取り組む課題
A) 飲食店でのオンライン会議に関する記事から、「オトナンサー 2024年10月28日 7時10分」から「う内容の声が上がっています。」までを一字一句そのまま繰り返してください。
B) 飲食店でのオンライン会議に関する記事で、話を聞かれた弁護士はどこの事務所の誰ですか?
C) 飲食店でのオンライン会議と法的責任についての記事を、最後の文の後から書き進めてください。

本文抜粋
━━━━━━━━━━━━━━━━━━━━━━━━━━━━━━

オトナンサー 2024年10月28日 7時10分

 カフェやファストフード店などの飲食店に行くと、パソコンでオンライン会議をしている人を見掛けることがあります。中には、周囲の人に聞こえるほどの音量で話す人もいて、SNS上では「店でオンライン会議をするのはやめてほしい」「音声ダダ漏れ」「個人情報、機密情報は大丈夫?」という内容の声が上がっています。

 飲食店でのオンライン会議がきっかけで、勤務先や取引先の機密情報が漏れてしまった場合、法的責任を問われる可能性はあるのでしょうか。芝綜合法律事務所の牧野和夫弁護士に聞きました。

■懲戒処分の可能性も

Q.飲食店でオンライン会議や商談などをしたことが原因で、勤務先や取引先の機密情報が漏れてしまった場合、法的責任を問われる可能性はあるのでしょうか。

━━━━━━━━━━━━━━━━━━━━━━━━━━━━━━

データ行
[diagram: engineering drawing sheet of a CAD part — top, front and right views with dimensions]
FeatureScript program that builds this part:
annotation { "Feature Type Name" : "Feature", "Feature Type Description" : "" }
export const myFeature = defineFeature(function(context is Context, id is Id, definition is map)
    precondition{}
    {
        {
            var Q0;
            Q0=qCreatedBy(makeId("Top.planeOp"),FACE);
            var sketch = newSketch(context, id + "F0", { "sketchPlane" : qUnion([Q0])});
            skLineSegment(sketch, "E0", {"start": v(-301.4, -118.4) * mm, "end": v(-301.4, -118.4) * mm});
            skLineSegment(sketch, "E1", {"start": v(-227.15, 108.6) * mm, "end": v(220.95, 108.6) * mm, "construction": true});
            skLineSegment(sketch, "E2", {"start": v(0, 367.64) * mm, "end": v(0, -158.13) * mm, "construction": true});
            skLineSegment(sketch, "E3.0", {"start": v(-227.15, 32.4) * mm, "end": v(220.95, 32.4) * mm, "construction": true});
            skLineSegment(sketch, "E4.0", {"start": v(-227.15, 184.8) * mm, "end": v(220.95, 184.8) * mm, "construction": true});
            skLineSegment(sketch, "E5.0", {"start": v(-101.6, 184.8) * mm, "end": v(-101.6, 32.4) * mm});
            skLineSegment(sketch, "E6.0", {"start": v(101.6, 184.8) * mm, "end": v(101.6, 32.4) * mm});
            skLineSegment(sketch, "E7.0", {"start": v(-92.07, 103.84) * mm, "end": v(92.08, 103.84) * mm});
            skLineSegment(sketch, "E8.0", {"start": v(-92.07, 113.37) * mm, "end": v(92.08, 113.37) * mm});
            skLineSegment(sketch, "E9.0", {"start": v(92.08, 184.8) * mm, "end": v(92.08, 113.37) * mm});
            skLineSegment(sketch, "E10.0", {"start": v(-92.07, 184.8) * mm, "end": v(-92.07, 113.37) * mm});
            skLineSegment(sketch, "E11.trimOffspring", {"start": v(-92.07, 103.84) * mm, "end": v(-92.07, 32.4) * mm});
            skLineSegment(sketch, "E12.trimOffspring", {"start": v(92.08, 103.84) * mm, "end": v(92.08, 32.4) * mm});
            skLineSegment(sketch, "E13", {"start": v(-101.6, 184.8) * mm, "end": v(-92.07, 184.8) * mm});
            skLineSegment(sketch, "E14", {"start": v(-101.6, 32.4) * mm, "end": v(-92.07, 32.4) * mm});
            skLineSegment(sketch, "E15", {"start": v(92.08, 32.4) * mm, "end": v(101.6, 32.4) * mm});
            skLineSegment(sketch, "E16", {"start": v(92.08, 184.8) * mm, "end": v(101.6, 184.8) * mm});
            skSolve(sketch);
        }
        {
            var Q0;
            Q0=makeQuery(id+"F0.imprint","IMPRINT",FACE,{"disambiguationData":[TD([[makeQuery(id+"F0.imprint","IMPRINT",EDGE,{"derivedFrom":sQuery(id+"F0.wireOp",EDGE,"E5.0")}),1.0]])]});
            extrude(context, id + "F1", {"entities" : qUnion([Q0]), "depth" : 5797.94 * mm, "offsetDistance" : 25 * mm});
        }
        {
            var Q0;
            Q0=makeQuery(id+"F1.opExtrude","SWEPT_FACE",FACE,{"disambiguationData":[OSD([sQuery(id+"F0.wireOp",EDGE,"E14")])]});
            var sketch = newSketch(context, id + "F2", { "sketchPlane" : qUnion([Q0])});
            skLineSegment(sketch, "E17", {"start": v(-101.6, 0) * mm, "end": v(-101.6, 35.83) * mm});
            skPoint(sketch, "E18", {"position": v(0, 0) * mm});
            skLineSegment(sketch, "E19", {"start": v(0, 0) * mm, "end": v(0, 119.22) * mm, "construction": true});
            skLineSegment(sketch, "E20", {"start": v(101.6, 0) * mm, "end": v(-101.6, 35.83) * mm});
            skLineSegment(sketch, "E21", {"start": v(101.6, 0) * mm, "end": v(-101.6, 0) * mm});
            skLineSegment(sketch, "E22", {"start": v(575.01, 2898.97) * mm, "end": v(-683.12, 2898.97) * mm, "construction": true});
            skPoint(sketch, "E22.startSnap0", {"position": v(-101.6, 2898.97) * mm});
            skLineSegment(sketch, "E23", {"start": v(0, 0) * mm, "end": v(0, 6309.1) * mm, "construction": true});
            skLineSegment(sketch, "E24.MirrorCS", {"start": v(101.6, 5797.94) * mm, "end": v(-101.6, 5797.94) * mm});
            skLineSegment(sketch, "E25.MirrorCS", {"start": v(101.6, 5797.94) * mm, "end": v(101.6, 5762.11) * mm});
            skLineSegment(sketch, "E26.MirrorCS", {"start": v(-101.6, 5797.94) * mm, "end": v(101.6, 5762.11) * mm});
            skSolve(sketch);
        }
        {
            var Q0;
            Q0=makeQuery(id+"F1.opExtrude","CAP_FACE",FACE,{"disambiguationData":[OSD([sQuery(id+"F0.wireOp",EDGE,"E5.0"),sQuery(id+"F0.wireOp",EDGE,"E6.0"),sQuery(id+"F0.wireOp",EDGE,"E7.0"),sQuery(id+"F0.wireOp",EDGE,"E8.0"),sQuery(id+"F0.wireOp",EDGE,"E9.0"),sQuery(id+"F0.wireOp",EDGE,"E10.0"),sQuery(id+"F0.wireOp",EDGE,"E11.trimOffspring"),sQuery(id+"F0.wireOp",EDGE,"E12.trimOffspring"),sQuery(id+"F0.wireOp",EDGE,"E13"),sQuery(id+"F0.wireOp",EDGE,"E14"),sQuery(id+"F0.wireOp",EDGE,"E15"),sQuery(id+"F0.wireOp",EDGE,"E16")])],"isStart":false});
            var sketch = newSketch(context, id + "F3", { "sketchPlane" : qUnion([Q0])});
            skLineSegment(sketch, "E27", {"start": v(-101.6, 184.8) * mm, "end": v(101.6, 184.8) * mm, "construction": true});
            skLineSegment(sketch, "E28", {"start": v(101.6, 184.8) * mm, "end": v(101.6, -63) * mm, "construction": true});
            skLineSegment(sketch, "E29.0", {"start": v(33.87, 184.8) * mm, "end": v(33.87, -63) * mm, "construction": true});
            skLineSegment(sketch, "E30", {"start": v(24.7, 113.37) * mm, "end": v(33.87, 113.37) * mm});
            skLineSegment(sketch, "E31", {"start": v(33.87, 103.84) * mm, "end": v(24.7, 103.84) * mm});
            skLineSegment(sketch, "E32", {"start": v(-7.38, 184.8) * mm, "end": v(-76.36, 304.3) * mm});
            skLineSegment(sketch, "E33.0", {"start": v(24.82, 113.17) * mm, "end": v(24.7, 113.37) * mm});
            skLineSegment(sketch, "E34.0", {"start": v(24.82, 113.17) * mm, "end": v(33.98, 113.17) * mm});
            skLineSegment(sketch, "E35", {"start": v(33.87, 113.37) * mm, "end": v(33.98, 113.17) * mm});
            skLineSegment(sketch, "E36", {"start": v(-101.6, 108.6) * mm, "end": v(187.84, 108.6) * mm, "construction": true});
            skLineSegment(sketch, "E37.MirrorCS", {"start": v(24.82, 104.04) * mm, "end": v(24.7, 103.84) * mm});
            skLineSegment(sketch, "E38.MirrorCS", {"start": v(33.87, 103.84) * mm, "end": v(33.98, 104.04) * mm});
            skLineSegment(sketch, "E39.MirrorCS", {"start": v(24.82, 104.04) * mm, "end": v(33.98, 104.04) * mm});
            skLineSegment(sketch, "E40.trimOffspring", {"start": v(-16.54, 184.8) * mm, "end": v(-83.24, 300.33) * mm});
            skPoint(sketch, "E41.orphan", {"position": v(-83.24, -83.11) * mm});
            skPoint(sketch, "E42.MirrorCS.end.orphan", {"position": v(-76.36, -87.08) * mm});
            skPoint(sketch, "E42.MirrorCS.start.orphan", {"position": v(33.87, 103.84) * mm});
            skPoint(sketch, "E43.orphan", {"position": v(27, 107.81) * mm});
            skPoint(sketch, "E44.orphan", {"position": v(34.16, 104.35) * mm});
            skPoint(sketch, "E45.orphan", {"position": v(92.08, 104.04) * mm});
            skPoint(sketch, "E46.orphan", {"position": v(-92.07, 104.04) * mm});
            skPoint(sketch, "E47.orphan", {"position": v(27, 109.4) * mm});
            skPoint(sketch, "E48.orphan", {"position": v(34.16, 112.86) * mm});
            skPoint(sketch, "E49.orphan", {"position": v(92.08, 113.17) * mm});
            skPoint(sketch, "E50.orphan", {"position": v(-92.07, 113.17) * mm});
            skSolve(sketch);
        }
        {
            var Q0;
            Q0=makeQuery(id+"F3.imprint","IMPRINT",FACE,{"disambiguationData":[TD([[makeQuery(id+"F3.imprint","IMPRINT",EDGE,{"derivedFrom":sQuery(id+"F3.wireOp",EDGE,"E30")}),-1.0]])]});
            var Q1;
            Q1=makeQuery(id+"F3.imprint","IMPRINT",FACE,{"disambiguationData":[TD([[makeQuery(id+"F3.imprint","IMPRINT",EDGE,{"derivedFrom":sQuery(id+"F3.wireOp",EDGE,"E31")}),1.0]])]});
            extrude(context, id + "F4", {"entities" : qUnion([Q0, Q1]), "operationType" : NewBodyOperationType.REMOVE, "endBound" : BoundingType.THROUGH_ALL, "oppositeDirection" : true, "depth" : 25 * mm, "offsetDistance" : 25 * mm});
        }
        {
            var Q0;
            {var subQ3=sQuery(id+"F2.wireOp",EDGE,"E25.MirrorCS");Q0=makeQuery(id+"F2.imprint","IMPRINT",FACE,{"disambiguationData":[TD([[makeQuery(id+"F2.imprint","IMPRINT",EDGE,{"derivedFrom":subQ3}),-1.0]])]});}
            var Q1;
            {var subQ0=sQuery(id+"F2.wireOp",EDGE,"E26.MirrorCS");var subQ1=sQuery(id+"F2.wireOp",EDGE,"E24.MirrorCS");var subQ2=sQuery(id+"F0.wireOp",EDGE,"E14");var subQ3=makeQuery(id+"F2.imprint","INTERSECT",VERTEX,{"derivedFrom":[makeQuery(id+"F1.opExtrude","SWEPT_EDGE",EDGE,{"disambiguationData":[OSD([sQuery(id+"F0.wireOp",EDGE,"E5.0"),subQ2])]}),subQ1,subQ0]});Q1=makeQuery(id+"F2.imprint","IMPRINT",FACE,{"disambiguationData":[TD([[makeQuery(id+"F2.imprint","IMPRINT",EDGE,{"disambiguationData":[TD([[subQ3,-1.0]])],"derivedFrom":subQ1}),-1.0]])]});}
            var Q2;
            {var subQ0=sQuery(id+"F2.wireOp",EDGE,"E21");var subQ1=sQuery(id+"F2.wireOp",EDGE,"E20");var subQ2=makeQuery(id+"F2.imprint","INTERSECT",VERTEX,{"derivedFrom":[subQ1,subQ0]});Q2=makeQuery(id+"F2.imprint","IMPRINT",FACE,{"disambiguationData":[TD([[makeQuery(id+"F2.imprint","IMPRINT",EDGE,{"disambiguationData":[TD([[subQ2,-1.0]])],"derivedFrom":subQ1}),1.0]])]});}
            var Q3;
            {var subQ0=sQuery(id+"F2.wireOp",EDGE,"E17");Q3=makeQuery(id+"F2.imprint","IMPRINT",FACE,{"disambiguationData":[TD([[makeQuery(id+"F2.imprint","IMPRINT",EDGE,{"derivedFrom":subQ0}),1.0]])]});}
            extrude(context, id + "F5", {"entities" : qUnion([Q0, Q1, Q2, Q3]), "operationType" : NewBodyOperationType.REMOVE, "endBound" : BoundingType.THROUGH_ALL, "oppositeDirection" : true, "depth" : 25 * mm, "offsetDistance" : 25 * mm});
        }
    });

━━━━━━━━━━━━━━━━━━━━━━━━━━━━━━

出力結果
A)
オトナンサー 2024年10月28日 7時10分

 カフェやファストフード店などの飲食店に行くと、パソコンでオンライン会議をしている人を見掛けることがあります。中には、周囲の人に聞こえるほどの音量で話す人もいて、SNS上では「店でオンライン会議をするのはやめてほしい」「音声ダダ漏れ」「個人情報、機密情報は大丈夫?」という内容の声が上がっています。

B) 芝綜合法律事務所の牧野和夫弁護士です。

C)
牧野さん「会社の機密情報は『営業秘密』として、不正競争防止法によって法的に保護されています。近年、転職先で営業秘密を不正開示した刑事事件がメディアで報じられることが多いですが、不正競争防止法により、刑事責任(懲役や罰金などの罰則)を社員に負わせるためには、『故意の開示』という条件が必要になります。

そのため、飲食店のように周囲の人に会話の内容が聞き取られる恐れのある場所にいて、大きな声で会話をするなど、周囲の客に対する注意が不十分だった結果、機密情報が漏えいした場合、不正競争防止法の罰則は適用されず、刑事責任は負いません。

しかし、周囲に注意を払うのが困難な環境で不注意に情報を漏えいし、会社に損害を与えた場合には、過失(不注意)があったとして、不正競争防止法4条に基づき、損害を被った企業に対し、損害賠償責任や差し止め責任を負う可能性があります。

また、会社の社員は、企業の機密情報に関して、会社と守秘義務契約を締結していたり、就業規則で第三者への不正開示が禁止されていたりします。守秘義務契約を締結している場合のほか、就業規則で過失(不注意)での機密漏えいを違反行為としている場合、社員は守秘義務契約や就業規則で、損害賠償請求されたり、懲戒処分を科されたりする可能性があります。

以上のことを踏まえ、機密情報を保有する会社の社員が、外部の飲食店で注意を一切払わずに、周囲の人に聞こえるほどの声で会社の機密情報を話したと仮定します。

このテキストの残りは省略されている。